● Task requirements
Please copy everything in the data below from the line containing "Page size: 1500x1125." down to the line containing "picture [413, 88, 1182, 906]", word for word and with both of those lines included.

====== Extracted data

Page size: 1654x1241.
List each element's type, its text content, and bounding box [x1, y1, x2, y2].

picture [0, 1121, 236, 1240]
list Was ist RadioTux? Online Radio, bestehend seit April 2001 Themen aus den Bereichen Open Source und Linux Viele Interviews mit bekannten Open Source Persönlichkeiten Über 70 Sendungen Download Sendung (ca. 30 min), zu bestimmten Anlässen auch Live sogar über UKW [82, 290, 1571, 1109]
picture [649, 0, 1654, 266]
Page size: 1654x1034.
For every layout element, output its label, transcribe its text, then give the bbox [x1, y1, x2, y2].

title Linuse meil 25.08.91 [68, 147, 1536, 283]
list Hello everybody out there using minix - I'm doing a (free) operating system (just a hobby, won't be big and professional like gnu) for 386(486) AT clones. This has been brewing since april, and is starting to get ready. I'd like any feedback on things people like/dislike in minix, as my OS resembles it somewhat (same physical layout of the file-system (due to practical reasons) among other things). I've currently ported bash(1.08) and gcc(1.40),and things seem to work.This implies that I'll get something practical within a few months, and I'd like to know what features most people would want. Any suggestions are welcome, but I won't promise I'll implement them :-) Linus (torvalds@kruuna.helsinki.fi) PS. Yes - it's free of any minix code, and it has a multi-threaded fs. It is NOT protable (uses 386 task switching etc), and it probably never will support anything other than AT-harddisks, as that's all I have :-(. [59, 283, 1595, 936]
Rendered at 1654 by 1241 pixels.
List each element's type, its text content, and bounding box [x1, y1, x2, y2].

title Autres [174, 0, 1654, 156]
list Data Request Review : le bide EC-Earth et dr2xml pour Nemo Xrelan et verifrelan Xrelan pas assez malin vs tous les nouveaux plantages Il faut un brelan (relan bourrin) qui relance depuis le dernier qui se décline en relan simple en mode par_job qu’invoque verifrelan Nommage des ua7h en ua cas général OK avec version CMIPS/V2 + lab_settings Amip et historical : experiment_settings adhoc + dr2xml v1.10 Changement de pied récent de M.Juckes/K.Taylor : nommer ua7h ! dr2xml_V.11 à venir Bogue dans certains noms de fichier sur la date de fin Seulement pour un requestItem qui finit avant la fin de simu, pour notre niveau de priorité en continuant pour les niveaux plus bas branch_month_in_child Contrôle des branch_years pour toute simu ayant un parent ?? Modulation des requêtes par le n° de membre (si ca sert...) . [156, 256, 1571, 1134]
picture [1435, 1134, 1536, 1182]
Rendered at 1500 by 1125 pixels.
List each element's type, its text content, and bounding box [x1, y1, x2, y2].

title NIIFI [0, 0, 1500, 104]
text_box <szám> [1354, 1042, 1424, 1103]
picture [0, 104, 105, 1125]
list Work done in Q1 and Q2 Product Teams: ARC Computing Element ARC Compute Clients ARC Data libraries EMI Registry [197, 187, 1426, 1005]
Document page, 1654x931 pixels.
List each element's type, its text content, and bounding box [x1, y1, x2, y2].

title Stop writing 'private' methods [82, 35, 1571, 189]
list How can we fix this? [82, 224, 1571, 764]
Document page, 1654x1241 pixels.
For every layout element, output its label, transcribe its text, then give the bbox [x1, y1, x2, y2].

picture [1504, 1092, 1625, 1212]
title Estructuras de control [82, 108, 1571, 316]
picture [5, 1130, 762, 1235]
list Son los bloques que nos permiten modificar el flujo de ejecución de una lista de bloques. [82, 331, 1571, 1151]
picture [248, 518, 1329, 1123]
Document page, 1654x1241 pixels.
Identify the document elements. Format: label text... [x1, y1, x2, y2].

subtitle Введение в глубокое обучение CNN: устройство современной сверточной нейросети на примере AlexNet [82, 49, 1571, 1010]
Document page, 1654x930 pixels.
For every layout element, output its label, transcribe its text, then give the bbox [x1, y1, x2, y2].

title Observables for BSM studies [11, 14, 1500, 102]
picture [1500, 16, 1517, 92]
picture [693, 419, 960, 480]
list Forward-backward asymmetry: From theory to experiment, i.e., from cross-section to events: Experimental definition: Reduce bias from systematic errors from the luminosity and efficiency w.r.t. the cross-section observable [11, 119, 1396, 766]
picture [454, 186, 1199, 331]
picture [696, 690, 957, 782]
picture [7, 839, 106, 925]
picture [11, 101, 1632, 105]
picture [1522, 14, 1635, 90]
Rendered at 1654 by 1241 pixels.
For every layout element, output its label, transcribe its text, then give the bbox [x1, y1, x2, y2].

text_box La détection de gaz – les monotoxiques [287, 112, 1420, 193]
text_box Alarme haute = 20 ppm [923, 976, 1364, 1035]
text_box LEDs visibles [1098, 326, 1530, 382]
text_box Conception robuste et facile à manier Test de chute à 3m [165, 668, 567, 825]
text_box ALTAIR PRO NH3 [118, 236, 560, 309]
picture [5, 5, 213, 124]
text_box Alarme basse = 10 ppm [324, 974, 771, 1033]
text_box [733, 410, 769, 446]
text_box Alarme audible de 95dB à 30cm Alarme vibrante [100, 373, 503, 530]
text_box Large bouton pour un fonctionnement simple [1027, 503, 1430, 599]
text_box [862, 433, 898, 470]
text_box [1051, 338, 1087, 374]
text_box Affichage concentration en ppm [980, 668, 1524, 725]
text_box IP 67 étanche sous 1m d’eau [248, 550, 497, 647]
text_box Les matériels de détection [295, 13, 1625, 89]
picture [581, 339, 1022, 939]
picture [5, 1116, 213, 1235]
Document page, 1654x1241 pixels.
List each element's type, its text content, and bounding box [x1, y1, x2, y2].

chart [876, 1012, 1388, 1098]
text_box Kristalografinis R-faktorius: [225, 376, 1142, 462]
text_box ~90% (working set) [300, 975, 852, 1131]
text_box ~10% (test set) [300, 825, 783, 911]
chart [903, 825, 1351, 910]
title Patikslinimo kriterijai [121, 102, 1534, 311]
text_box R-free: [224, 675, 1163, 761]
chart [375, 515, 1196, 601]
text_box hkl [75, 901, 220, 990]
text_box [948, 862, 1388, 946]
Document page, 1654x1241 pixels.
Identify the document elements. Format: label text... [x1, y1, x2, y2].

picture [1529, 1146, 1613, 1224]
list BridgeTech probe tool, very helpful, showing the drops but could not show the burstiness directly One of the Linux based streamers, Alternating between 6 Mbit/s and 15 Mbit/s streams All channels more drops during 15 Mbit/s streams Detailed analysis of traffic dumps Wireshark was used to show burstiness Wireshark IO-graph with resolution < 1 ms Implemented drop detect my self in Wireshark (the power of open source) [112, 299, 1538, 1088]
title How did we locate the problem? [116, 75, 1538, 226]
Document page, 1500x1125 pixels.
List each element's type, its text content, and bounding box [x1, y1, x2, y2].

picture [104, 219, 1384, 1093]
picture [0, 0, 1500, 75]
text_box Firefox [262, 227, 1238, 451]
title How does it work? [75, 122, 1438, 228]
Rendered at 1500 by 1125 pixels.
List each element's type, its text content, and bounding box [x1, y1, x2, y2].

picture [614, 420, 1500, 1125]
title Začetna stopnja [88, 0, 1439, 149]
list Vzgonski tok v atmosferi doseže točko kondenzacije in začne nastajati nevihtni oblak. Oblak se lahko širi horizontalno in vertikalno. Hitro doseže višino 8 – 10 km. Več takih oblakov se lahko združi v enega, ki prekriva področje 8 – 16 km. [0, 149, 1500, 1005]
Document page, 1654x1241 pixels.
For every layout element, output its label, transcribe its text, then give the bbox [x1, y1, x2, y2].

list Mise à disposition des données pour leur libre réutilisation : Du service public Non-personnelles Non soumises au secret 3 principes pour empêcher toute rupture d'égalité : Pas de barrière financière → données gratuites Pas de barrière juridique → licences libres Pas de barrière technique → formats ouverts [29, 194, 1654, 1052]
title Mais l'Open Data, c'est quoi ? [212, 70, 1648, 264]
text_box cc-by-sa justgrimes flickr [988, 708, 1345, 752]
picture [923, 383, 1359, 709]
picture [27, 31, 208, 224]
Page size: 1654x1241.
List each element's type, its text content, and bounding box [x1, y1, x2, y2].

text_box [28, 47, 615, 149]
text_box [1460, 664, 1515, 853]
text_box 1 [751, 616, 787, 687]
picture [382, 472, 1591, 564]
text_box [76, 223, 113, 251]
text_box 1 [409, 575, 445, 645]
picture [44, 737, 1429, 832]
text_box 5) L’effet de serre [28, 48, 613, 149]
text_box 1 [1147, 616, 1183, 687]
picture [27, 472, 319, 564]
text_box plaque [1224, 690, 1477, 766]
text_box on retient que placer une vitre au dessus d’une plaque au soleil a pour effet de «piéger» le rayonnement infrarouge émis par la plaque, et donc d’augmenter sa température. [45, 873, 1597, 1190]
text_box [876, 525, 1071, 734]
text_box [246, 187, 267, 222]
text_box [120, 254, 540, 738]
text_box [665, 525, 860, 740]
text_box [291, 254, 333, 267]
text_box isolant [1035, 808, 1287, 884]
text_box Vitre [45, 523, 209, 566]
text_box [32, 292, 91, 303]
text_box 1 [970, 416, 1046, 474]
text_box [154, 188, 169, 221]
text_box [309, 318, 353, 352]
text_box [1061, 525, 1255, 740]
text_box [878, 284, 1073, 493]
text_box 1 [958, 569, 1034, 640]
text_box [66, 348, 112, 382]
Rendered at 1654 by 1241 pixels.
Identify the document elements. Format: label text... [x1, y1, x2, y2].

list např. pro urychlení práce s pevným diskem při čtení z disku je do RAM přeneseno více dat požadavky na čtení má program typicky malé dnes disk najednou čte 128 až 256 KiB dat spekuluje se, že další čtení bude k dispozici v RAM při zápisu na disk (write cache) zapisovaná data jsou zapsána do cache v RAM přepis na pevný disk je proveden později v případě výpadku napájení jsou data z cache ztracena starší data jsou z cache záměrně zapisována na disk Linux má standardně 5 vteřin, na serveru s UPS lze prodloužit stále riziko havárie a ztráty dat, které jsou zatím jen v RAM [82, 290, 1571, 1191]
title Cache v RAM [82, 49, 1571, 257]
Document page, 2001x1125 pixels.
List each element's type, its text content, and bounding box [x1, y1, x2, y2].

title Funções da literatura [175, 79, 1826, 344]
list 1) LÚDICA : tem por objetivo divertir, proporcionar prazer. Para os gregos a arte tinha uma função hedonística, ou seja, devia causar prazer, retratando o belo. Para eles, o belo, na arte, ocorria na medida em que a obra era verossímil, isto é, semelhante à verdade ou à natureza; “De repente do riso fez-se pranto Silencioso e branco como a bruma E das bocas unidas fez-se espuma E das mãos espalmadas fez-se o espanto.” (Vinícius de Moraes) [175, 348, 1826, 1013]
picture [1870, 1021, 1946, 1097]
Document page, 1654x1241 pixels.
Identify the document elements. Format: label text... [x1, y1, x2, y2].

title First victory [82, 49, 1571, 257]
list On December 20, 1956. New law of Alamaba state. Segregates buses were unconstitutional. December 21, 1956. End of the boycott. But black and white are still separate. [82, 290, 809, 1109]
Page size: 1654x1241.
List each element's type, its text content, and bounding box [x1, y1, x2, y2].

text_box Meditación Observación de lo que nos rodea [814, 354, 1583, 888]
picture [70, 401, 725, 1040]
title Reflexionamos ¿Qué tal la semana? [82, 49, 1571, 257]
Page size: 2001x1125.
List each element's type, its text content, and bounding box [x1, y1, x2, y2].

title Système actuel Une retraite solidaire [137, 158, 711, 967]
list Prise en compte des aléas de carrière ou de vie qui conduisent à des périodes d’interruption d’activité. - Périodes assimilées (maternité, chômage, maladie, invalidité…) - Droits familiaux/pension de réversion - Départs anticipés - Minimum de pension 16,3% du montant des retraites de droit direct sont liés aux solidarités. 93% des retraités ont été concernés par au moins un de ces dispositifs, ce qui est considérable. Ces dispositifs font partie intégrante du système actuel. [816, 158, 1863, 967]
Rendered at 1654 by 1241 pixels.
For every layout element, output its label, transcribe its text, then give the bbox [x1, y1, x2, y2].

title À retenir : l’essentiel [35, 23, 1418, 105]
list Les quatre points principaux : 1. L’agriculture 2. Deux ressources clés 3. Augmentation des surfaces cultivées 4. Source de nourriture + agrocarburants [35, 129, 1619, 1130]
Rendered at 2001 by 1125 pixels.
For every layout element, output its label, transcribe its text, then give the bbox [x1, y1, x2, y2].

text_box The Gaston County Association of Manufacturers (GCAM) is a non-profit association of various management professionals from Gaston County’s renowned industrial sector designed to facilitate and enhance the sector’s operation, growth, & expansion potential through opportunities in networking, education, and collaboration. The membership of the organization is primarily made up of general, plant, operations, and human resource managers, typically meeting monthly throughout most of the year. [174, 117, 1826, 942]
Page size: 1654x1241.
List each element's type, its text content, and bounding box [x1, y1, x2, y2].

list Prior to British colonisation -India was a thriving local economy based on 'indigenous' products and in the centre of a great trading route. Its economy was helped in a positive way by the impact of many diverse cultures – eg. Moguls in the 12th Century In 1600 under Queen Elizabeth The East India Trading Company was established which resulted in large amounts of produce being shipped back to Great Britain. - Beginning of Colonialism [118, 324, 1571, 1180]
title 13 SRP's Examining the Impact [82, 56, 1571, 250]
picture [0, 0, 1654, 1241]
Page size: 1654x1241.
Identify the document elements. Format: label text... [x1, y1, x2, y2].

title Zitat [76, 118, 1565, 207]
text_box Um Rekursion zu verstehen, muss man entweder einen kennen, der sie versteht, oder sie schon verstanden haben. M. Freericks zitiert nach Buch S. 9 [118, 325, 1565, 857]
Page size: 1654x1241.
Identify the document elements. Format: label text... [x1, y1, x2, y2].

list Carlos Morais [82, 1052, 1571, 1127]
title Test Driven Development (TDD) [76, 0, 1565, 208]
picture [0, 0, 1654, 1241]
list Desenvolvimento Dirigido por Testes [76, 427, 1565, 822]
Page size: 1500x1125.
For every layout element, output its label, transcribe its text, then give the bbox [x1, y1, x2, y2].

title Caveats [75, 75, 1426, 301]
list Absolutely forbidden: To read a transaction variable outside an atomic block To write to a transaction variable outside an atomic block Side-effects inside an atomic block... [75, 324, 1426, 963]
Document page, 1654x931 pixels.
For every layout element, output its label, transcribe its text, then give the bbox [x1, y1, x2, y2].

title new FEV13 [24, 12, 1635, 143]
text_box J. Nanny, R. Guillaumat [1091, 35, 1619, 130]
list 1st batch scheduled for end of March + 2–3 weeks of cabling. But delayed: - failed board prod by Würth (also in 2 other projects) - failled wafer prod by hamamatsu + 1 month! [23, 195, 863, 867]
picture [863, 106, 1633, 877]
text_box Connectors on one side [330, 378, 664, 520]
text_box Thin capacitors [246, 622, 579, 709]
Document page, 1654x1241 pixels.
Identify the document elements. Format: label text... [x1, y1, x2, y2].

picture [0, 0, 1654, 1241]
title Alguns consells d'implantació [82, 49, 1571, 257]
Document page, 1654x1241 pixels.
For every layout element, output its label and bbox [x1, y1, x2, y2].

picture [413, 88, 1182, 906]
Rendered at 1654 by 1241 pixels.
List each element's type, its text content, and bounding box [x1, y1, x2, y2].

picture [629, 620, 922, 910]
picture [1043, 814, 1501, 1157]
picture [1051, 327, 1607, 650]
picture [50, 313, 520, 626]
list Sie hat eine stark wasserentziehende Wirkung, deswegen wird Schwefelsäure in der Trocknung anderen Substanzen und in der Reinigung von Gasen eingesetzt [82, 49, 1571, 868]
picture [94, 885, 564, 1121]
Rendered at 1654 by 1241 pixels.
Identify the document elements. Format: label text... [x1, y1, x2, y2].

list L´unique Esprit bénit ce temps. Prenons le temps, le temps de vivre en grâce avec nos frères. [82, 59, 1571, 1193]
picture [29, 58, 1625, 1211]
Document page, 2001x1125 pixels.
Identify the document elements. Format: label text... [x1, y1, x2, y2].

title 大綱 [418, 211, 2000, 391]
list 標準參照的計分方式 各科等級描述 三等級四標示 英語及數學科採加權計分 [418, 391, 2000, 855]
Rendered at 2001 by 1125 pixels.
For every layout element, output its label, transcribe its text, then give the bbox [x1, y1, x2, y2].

============

● Written answer
Page size: 1500x1125.
For every layout element, output its label, transcribe its text, then give the bbox [x1, y1, x2, y2].

title Caveats [75, 75, 1426, 301]
list Absolutely forbidden: To read a transaction variable outside an atomic block To write to a transaction variable outside an atomic block Side-effects inside an atomic block... [75, 324, 1426, 963]
Document page, 1654x931 pixels.
For every layout element, output its label, transcribe its text, then give the bbox [x1, y1, x2, y2].

title new FEV13 [24, 12, 1635, 143]
text_box J. Nanny, R. Guillaumat [1091, 35, 1619, 130]
list 1st batch scheduled for end of March + 2–3 weeks of cabling. But delayed: - failed board prod by Würth (also in 2 other projects) - failled wafer prod by hamamatsu + 1 month! [23, 195, 863, 867]
picture [863, 106, 1633, 877]
text_box Connectors on one side [330, 378, 664, 520]
text_box Thin capacitors [246, 622, 579, 709]
Document page, 1654x1241 pixels.
Identify the document elements. Format: label text... [x1, y1, x2, y2].

picture [0, 0, 1654, 1241]
title Alguns consells d'implantació [82, 49, 1571, 257]
Document page, 1654x1241 pixels.
For every layout element, output its label and bbox [x1, y1, x2, y2].

picture [413, 88, 1182, 906]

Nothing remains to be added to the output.